練気呼法(れんきこほう)、アルハザード流の初歩的な技だ。これをマスターできなければ、アルハザード流は使えない。これは魔力を闘気として練る特殊な呼吸法だ。寝るとき以外はこの呼吸法を意識しろ」


 アルハザード流の修行を開始して三カ月、レオネスは練気呼法(れんきこほう)をマスターし、さらに発展技である集魔闘法(しゅうまとうほう)も身に付けていた。

 集魔闘法(しゅうまとうほう)とは、アルハザード流の技の一つで、身体に魔力を流し、一時的に身体能力を強化する技である。

 攻撃力(パワー)防御力(ガード)速度(スピード)を上昇させるが、強化による身体への負荷で持久力(スタミナ)が低下するという特徴がある。


「アルハザード流の基礎は出来るようになったな。さて、教えているうちの、もう一つの方はどうだ?」


剣魔法(つるぎまほう)ですね、しっかり修練していますよ」


 剣魔法(つるぎまほう)、テューンが編み出した剣属性の特殊魔法である。

 剣魔法は魔力を刀剣や刃に変換し、攻撃する魔法であり、属性には縛られない、アルハザード流を基に作られた魔法である。

 剣魔法の特徴として詠唱が要らず、発動が速い。

 また、魔力由来の力を切り裂いて無効化する事が出来る。

 ゆえに、対魔法使いとの戦いでは無類の強さを誇る。

 しかし、剣魔法の習得には高度な魔力操作を必要とし、習得難易度が非常に高い。

 そのため、テューンは座学として、修行初期から時間をかけてレオネスに剣魔法を教えていた。

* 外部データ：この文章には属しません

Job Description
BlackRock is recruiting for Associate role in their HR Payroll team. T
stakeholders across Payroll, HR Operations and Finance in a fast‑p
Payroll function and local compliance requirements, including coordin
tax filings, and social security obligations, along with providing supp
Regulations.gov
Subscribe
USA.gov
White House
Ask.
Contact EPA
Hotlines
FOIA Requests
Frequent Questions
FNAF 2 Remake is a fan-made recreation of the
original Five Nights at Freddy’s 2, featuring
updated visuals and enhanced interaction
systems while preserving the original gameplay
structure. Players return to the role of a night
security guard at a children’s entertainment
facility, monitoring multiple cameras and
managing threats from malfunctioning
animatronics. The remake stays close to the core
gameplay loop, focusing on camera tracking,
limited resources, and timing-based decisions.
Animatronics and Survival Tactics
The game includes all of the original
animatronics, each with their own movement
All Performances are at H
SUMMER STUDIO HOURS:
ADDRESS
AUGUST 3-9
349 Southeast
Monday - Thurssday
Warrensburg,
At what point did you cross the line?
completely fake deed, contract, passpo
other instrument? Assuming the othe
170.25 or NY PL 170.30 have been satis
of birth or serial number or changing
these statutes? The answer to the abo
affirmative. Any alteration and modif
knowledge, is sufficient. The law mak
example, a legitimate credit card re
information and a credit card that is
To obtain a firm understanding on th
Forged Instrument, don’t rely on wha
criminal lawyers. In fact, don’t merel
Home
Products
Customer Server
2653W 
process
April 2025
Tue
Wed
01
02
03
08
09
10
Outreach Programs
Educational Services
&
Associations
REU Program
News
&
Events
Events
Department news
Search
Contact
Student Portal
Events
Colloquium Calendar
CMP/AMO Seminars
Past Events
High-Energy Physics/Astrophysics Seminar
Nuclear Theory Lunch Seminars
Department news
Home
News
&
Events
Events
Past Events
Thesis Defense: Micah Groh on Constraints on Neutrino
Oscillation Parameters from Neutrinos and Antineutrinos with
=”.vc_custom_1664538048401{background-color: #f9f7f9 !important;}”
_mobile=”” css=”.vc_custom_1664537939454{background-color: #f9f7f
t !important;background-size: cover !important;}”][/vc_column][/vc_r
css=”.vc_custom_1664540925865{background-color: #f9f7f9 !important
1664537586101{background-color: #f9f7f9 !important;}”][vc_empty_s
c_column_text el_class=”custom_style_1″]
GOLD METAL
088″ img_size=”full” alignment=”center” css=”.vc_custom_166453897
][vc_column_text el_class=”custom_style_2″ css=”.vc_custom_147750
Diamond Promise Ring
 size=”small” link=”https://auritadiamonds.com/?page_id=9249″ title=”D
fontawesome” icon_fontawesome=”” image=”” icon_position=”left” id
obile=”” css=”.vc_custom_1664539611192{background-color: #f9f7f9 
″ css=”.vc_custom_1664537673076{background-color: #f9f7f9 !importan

 その甲斐あり、レオネスは剣魔法の基礎を習得していた。


「剣魔法の基礎、魔刃剣(フォースエッジ)。魔力操作により、魔力を剣の形に形成する魔法。これを習得していないと、他の剣魔法は使えない、ですよね?」

 そう言い、レオネスは師匠に魔力で形成された青白い幽剣、魔刃剣(フォースエッジ)を見せた。